Prendre en compte les bénéfices sociaux de la rénovation
Mais si 26% des rénovation sont rentables d’un point vue privé, 55% le sont d’un point de vue social en tenant compte des externalités en termes de réduction d’émissions de CO2 et de gains de santé. Et rénover 55% du parc permettrait de réduire de 70% les émissions de carbone. Il faut donc aller vite, mais sans créer de distorsions supplémentaires.
Pour cela, il faut cibler les logements pour lesquels la rentabilité est évidente : les passoires thermiques et les vecteurs de chauffage aux énergies fossiles (fioul et gaz). Mais c’est insuffisant pour atteindre les objectifs de la transition.
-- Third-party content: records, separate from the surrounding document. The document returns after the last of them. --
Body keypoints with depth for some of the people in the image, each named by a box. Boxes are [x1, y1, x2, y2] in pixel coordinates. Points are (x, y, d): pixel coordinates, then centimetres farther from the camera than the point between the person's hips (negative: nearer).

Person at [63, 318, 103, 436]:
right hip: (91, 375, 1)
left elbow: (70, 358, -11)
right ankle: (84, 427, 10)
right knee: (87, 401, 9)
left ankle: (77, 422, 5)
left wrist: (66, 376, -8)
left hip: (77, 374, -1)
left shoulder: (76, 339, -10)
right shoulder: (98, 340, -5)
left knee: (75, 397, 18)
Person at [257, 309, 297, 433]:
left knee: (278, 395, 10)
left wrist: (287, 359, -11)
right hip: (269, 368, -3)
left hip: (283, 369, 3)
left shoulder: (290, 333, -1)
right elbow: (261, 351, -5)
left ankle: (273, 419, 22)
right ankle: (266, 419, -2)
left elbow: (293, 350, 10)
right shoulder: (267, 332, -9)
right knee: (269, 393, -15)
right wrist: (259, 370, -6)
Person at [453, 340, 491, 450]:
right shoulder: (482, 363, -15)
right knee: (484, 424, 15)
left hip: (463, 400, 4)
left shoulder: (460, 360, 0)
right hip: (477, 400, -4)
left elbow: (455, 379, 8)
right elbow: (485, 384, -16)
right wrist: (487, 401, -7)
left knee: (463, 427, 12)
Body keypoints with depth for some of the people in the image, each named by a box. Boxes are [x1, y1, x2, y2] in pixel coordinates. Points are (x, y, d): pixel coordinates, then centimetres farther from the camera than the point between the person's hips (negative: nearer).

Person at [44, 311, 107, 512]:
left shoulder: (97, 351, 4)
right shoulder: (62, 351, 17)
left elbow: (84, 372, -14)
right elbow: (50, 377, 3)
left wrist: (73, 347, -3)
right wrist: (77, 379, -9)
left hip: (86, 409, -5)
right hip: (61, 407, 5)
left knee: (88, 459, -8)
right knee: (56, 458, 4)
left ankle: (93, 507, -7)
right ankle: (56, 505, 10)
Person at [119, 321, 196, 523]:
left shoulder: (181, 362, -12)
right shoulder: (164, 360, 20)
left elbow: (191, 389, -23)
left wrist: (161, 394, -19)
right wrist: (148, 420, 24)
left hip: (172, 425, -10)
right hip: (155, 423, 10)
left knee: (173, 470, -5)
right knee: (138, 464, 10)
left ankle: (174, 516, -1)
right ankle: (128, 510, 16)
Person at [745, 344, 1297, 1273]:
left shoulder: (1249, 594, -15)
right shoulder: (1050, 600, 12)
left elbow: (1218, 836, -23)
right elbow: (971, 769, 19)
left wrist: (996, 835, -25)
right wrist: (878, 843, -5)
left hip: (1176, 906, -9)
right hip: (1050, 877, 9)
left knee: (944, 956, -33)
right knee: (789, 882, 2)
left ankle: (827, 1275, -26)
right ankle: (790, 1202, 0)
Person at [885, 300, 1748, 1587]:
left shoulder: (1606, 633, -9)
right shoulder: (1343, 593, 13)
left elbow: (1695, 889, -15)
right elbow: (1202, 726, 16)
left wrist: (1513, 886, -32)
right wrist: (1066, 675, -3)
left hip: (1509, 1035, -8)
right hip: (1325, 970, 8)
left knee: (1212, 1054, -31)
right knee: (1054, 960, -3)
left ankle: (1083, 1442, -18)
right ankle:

Il faut donc aller vers les ménages, avec un système de subventions. Les subventions actuelles ont pu être critiquées, notamment pour avoir un effet d’aubaine (que la réforme de MaPrimeRénov’ a nettement diminué) ; elles ont pourtant un effet levier fort et sont d’autant plus efficaces si elles ciblent des rénovations d’ampleur qui combinent isolation et changement de vecteur de chauffage, et qu’elles sont bien ciblées du point de vue de l’équité et de la justice sociale. On peut d’ailleurs regretter que l’accent sur les travaux d’ampleur comme le prévoyait la nouvelle mouture de MPR, ait été abandonnée en mars 2024 au moins jusqu’à la fin de l’année.
Il faut donc cibler dans l’espace, mais aussi dans le temps car il est des moments où la rénovation est moins coûteuse et propice : au moment de l’achat du logement. Un système d’incitation à la rénovation au moment de la transaction pourrait utilement être mis en place.
Ces deux formes d’action publique (lever les barrières à la rénovation privée et s’assurer que les rénovations socialement rentables soient effectuées) seront d’autant plus efficaces si est créé un vrai service public de la rénovation, responsable du contrôle ex-post des travaux, de l’accompagnement des ménages et du ciblage des aides. Il doit pouvoir s’appuyer sur un ensemble de données, aujourd’hui trop dispersées, qui seraient pourtant utiles aux ménages (informations sur les artisans et la rentabilité), pour les administrations (suivi et ciblage) et pour les chercheurs (évaluation des programmes).